Perry menyampaikan bahwa langkah The Fed yang masih agresif tersebut menambah ketidakpastian di pasar keuangan, terutama di pasar negara berkembang, termasuk Indonesia. “Kenaikan suku bunga The Fed telah mendorong penguatan dolar AS sehingga menekan mata uang seluruh negara di dunia,” tambah Perry.
Nah, di tengah ketidakpastian perekonomian global dan mata uang yang selalu volatile itu membuat sejumlah negara melakukan inovasi agar kondisi moneter mereka tidak terganggu. Salah satunya, yakni menggunakan instrumen mata uang lokal (local currency settlement).
Tuntutan penggunaan uang lokal tidak terlepas kepentingan nasional negara yang bersangkutan. Beberapa negara dunia juga beranggapan, mata uang mereka perlu juga mendapatkan nilai sebagai bagian dari bentuk national interest. Wujud dari semua itu juga menyentuh pada kegiatan perdagangan internasional mereka.

++++

== Kegiatan 1 ==
Tuliskan semua istilah berbahasa Inggris dalam kutipan tentang mata uang lokal, selain nama lembaga "The Fed".
== Kegiatan 2 ==
Apakah pernyataan berikut cocok dengan kutipan tentang mata uang lokal? Jawab ya atau tidak untuk tiap pernyataan dan kutip kata-kata yang menentukan.
(a) Kenaikan suku bunga The Fed membuat dolar AS melemah.
(b) Ketidakpastian di pasar keuangan terutama terasa di pasar negara berkembang.
(c) Tuntutan penggunaan uang lokal lepas dari kepentingan nasional negara yang bersangkutan.
== Kegiatan 3 ==
Sambung kutipan tentang mata uang lokal itu, mulai dari sesudah kalimat terakhirnya.
Catatan di bawah ini sama sekali tidak dipakai di sini.

Cuplikan dataset
++++

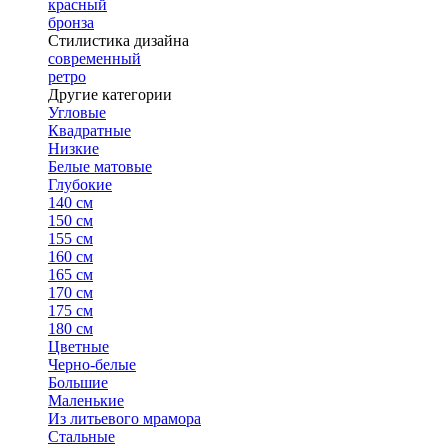
красный
бронза
Стилистика дизайна
современный
ретро
Другие категории
Угловые
Квадратные
Низкие
Белые матовые
Глубокие
140 см
150 см
155 см
160 см
165 см
170 см
175 см
180 см
Цветные
Черно-белые
Большие
Маленькие
Из литьевого мрамора
Стальные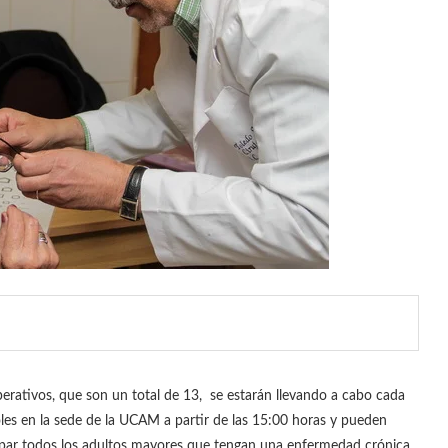
erativos, que son un total de 13, se estarán llevando a cabo cada
les en la sede de la UCAM a partir de las 15:00 horas y pueden
ipar todos los adultos mayores que tengan una enfermedad crónica.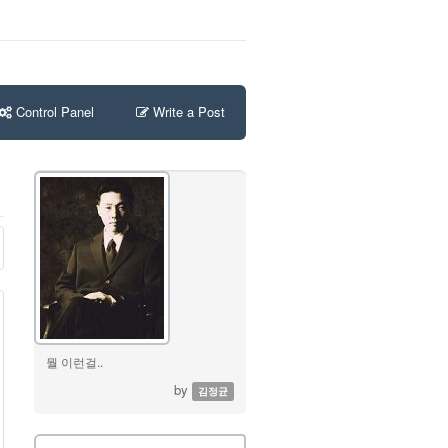
Control Panel
Write a Post
뭘 이런걸..
by
김정균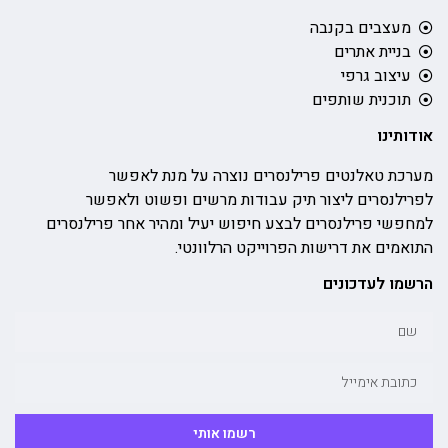
מעצבים בקנבה
בניית אתרים
עיצוב גרפי
תוכנית שותפים
אודותינו
מערכת טאלנטים פרילנסרים נוצרה על מנת לאפשר
לפרילנסרים ליצור תיק עבודות מרשים ופשוט ולאפשר
למחפשי פרילנסרים לבצע חיפוש יעיל ומהיר אחר פרילנסרים
התואמים את דרישות הפרוייקט הרלוונטי.
הרשמו לעדכונים
רשמו אותי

++++

== Tempat Jawaban 1 ==
volatile
local currency settlement
national interest

== Tempat Jawaban 2 ==
(a) Tidak: "Kenaikan suku bunga The Fed telah mendorong penguatan dolar AS"
(b) Ya: "terutama di pasar negara berkembang, termasuk Indonesia"
(c) Tidak: "Tuntutan penggunaan uang lokal tidak terlepas kepentingan nasional negara yang bersangkutan."

== Tempat Jawaban 3 ==
Dalam konteks perdagangan internasional tentu membutuhkan mata uang yang disepakati untuk transaksi perdagangan. Indonesia pun telah menjalin kerja sama dengan beberapa negara, bahkan semakin meluas penggunaannya. Bahkan, isu itu juga mengemuka di tengah Presidensi G20 Indonesia.
Bagi Indonesia, negara ini sangat berkepentingan dengan penggunaan instrumen tersebut. Oleh karena itu, Indonesia telah mendorong penggunaan transaksi LCS sejak 2018.
Implementasinya kini sudah menjangkau empat negara, yakni Malaysia, Thailand, Jepang, dan Tiongkok. Bagi sejumlah negara yang mengikat LCS dalam perdagangan bilateralnya, langkah itu dinilai sebagai langkah tepat dalam konteks pemulihan ekonomi dari dampak pandemi Covid-19.
Dalam bukunya berjudul Kajian Stabilitas Keuangan Semester I/2022, edisi Oktober 2022 yang dirilis Bank Indonesia, Senin (24/10/2022), diungkapkan bahwa negara ini terus memperluas kerja sama penggunaan mata uang lokal dalam kegiatan perdagangan dan investasi antarnegara alias LCS, terutama dengan mitra Indonesia di kawasan Asia.
Di dalam buku kajian itu disebutkan, bank sentral telah melakukan penjajakan dengan Singapura dan Korea Selatan. Namun, lembaga belum menentukan waktunya kapan akan dimulai.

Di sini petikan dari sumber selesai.